* **Task**
Count how many lines in the data hold the word "size", and give that number alone.

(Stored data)
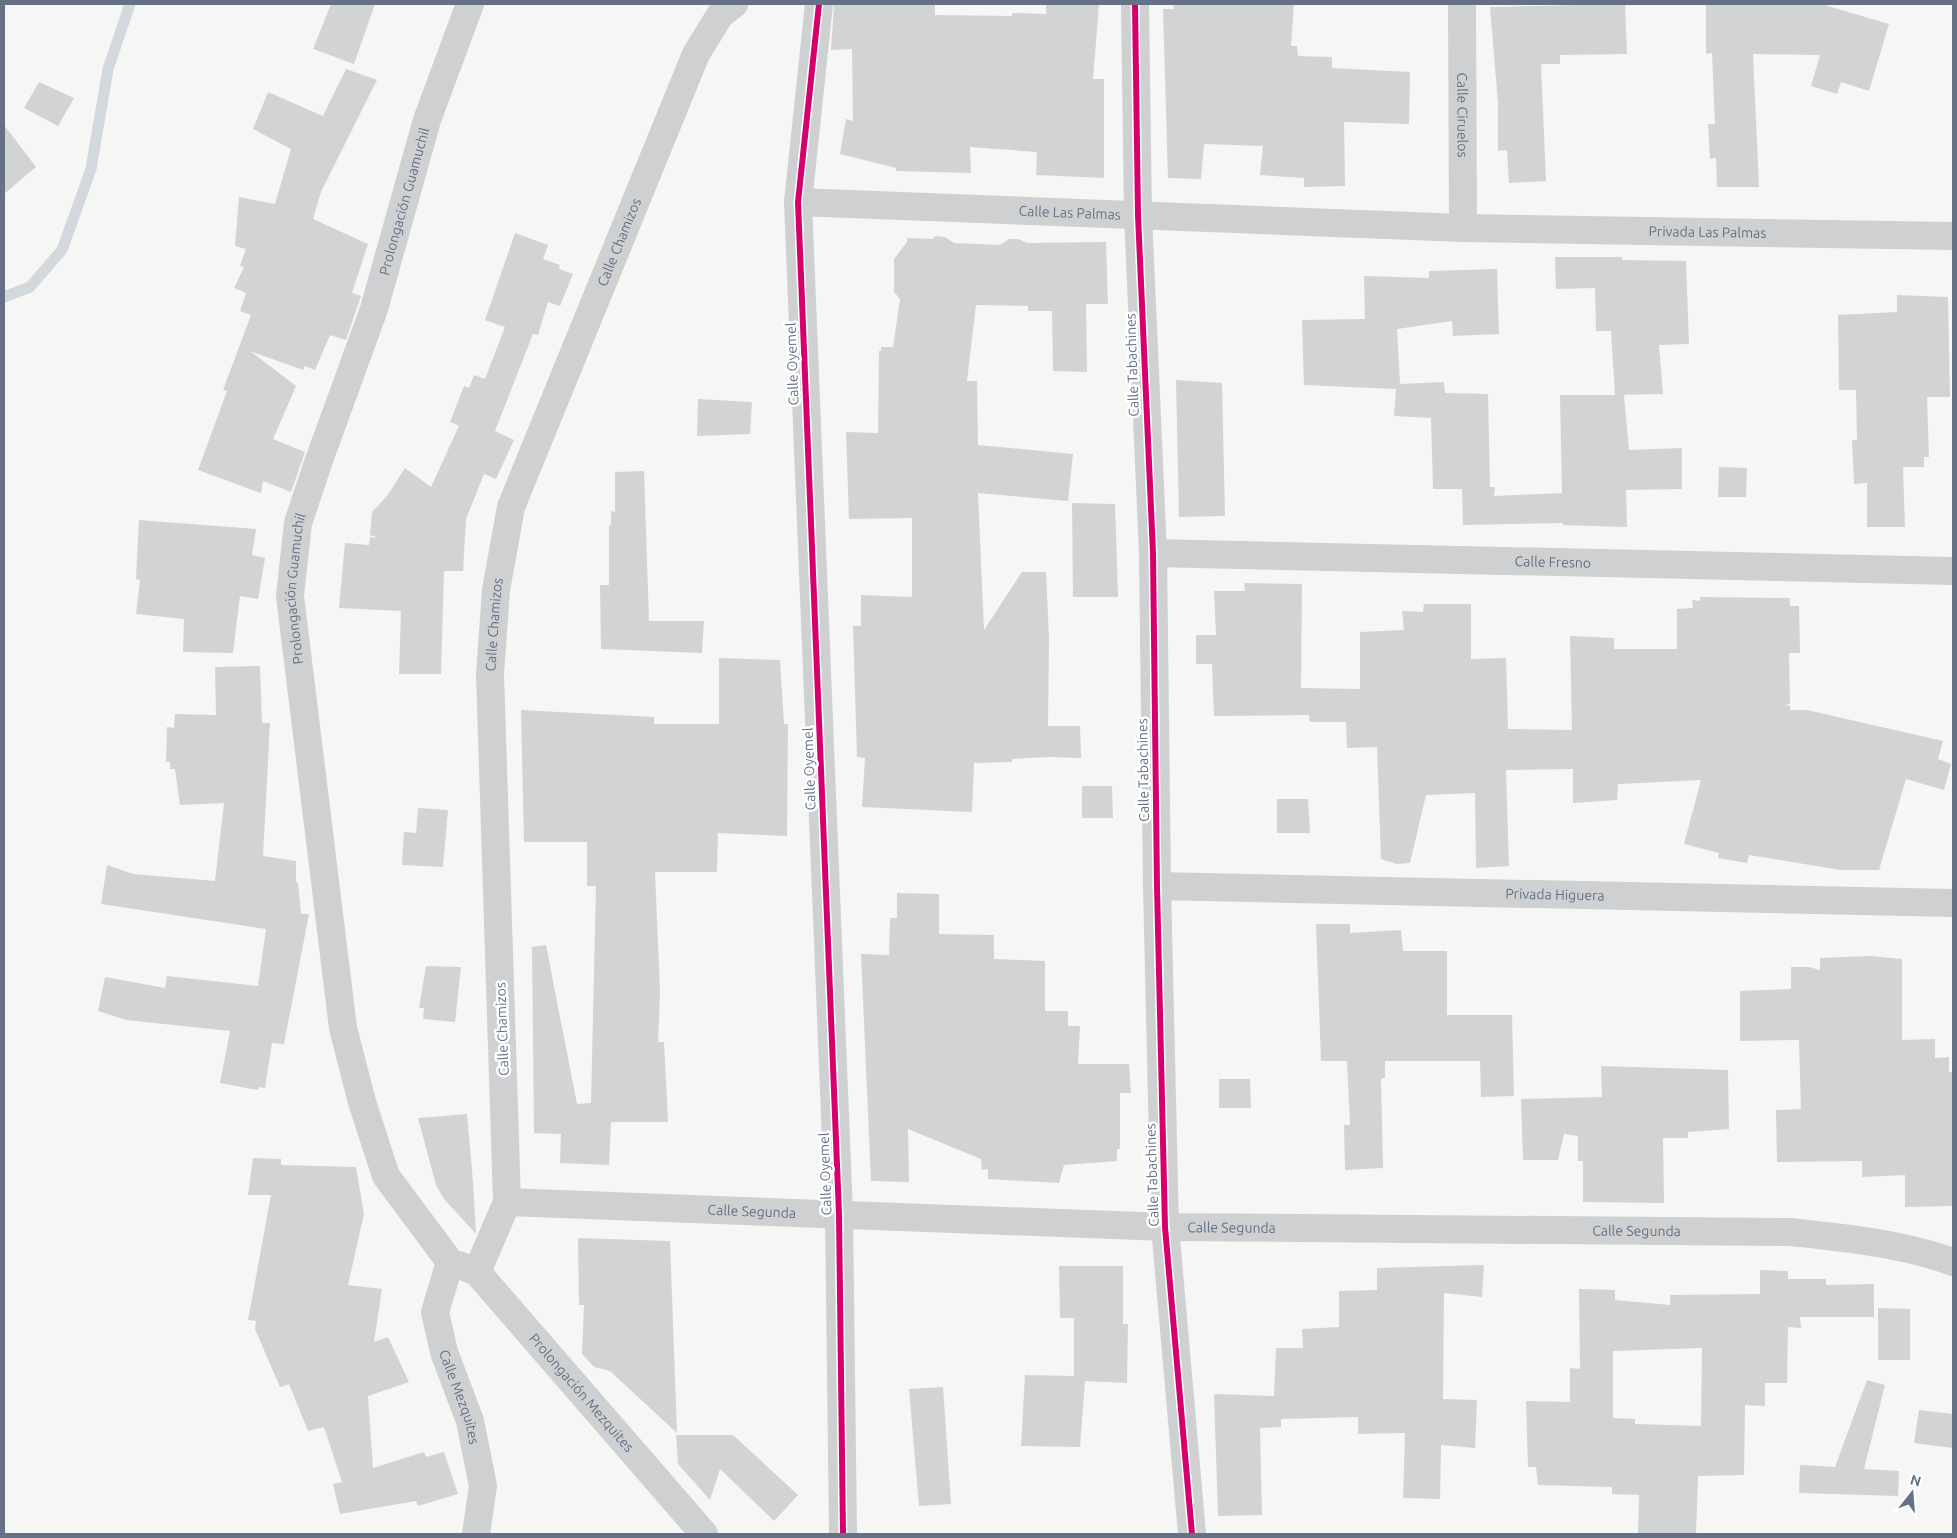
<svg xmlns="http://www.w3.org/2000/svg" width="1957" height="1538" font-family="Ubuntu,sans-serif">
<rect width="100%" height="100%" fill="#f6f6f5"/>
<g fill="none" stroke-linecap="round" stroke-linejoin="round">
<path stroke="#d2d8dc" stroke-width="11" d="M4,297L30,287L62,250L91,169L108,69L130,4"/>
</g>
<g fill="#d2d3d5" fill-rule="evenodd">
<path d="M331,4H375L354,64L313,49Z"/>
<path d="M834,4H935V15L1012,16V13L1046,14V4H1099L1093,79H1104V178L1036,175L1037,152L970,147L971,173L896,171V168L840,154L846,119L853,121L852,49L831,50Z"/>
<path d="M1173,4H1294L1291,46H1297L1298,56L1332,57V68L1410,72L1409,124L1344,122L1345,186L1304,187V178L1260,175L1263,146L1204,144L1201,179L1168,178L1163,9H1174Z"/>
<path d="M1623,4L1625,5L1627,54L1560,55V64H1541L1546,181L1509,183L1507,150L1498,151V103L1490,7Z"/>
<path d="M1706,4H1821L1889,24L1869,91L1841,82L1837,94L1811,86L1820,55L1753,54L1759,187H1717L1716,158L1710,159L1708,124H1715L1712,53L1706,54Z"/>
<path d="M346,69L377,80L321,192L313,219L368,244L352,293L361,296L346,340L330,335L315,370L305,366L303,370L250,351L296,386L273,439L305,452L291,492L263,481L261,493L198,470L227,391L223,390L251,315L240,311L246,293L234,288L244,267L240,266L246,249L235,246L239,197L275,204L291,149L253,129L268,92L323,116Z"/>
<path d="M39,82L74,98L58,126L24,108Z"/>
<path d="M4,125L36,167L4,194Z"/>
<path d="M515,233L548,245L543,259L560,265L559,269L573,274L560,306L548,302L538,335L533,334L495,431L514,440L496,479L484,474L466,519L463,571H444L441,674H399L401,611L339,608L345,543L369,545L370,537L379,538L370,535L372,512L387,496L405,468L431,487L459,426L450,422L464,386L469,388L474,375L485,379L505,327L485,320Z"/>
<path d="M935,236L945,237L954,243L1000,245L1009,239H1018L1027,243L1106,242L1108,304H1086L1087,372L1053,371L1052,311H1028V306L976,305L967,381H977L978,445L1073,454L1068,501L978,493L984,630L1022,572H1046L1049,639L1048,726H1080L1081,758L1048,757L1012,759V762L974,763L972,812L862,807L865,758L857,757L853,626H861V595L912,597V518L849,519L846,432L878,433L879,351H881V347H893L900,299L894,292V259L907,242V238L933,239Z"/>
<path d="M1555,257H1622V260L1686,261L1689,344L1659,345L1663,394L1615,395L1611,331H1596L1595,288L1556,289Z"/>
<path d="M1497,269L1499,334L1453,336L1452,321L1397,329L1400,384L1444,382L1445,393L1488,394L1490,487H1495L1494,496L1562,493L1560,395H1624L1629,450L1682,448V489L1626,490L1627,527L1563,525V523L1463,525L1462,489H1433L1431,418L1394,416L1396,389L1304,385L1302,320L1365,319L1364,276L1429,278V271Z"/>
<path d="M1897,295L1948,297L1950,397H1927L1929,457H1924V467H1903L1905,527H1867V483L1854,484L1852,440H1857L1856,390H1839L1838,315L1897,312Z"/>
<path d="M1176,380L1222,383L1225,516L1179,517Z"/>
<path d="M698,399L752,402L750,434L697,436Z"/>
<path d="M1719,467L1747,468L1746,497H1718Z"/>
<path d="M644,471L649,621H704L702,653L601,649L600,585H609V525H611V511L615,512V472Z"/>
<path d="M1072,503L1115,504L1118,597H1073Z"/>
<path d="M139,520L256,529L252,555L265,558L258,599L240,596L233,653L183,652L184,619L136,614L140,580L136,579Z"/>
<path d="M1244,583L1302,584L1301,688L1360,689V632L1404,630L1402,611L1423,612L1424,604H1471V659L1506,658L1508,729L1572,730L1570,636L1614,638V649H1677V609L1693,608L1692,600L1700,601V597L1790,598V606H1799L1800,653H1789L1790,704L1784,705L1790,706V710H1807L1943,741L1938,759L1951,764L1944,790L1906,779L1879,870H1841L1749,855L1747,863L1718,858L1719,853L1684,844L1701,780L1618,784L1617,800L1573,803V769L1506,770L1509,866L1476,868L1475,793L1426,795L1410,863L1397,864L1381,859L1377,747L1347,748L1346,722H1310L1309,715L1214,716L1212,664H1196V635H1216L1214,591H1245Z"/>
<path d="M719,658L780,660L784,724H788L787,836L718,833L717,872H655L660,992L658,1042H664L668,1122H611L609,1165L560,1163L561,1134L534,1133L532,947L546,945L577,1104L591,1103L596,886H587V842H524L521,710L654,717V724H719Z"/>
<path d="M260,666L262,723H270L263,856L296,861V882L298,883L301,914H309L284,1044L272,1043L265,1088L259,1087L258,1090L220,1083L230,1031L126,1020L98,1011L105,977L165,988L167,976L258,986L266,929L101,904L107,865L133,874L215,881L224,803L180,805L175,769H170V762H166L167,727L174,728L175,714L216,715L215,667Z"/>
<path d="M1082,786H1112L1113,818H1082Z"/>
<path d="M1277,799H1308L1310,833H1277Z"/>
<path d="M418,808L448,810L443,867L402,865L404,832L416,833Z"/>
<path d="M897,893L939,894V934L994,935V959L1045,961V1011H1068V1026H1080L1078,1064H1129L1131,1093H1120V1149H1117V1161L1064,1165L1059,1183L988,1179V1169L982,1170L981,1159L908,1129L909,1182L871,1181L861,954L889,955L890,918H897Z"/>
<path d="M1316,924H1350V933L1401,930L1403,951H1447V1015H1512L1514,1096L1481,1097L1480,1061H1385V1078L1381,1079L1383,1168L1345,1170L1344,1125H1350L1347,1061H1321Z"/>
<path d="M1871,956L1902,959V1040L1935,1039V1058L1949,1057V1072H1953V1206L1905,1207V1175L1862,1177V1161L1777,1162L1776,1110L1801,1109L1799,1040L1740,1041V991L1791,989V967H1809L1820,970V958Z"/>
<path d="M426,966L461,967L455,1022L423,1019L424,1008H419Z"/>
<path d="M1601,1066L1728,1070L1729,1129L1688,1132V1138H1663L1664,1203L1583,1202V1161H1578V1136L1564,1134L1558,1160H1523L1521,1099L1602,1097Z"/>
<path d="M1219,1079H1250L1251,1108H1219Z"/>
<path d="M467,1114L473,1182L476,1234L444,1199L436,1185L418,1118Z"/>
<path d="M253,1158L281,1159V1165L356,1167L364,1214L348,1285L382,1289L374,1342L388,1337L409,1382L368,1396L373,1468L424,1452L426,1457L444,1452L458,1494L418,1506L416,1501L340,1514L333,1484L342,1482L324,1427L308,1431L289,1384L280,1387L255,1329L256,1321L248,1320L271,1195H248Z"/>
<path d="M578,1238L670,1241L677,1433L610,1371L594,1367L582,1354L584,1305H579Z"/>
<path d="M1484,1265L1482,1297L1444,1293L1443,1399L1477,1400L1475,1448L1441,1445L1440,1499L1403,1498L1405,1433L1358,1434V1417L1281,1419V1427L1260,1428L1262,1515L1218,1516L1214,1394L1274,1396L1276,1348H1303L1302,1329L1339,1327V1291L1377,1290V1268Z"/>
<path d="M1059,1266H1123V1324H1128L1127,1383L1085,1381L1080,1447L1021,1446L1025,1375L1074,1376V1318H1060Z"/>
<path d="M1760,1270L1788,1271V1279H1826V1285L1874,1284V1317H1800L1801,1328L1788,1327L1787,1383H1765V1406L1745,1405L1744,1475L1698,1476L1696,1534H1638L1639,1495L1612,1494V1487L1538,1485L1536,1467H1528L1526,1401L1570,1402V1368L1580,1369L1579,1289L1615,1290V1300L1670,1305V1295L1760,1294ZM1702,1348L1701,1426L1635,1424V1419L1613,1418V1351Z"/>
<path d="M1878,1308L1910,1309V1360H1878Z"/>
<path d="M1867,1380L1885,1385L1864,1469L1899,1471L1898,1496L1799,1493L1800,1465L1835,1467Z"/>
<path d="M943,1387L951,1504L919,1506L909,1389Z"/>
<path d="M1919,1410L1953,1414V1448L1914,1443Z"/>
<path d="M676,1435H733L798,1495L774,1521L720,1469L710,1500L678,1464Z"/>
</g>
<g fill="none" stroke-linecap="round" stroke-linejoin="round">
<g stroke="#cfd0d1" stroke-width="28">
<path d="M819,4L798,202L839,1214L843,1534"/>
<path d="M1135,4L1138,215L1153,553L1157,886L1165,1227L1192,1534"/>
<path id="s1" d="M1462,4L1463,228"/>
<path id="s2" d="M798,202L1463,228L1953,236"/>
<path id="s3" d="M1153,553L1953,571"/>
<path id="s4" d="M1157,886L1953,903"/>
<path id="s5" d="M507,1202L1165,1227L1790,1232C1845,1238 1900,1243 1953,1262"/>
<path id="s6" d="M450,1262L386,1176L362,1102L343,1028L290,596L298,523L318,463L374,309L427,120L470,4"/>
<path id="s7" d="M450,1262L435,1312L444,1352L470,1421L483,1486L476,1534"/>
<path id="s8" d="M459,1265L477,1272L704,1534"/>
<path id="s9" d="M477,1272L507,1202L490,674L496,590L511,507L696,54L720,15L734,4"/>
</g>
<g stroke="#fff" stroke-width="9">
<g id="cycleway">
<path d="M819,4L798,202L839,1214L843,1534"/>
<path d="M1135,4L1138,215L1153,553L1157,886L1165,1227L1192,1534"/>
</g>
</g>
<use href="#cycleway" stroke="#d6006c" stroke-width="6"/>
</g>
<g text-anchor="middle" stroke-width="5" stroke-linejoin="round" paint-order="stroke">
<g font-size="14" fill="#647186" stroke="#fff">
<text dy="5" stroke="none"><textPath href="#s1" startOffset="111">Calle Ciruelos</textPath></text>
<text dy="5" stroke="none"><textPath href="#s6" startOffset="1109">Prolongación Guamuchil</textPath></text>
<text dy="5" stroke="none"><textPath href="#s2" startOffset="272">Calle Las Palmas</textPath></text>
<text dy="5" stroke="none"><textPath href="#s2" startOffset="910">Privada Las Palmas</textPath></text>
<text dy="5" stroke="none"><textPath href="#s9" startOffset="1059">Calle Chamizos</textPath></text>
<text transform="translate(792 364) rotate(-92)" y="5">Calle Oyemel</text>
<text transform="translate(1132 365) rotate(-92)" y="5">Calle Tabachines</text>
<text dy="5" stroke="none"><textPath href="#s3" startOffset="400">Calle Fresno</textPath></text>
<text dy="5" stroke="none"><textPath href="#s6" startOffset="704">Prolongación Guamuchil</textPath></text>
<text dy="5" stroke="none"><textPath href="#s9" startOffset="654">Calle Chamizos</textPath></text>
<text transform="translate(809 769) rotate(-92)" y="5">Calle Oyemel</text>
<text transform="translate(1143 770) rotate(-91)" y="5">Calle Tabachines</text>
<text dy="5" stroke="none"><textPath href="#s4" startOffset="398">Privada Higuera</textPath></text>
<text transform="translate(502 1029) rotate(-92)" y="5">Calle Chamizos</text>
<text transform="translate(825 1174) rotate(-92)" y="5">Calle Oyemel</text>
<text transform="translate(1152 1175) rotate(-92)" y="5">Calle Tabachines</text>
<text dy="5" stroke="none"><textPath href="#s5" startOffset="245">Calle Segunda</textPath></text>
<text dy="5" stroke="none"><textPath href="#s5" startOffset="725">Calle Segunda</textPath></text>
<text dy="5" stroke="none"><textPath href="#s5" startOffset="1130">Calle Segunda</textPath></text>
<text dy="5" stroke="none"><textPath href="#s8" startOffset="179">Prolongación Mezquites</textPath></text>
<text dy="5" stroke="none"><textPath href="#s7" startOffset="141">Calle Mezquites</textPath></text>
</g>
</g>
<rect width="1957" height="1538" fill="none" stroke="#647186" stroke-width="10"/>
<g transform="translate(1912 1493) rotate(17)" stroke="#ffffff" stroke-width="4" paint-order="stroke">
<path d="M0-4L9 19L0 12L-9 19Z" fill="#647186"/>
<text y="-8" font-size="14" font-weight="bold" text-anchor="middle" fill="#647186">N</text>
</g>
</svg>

* **Solution to the problem**
2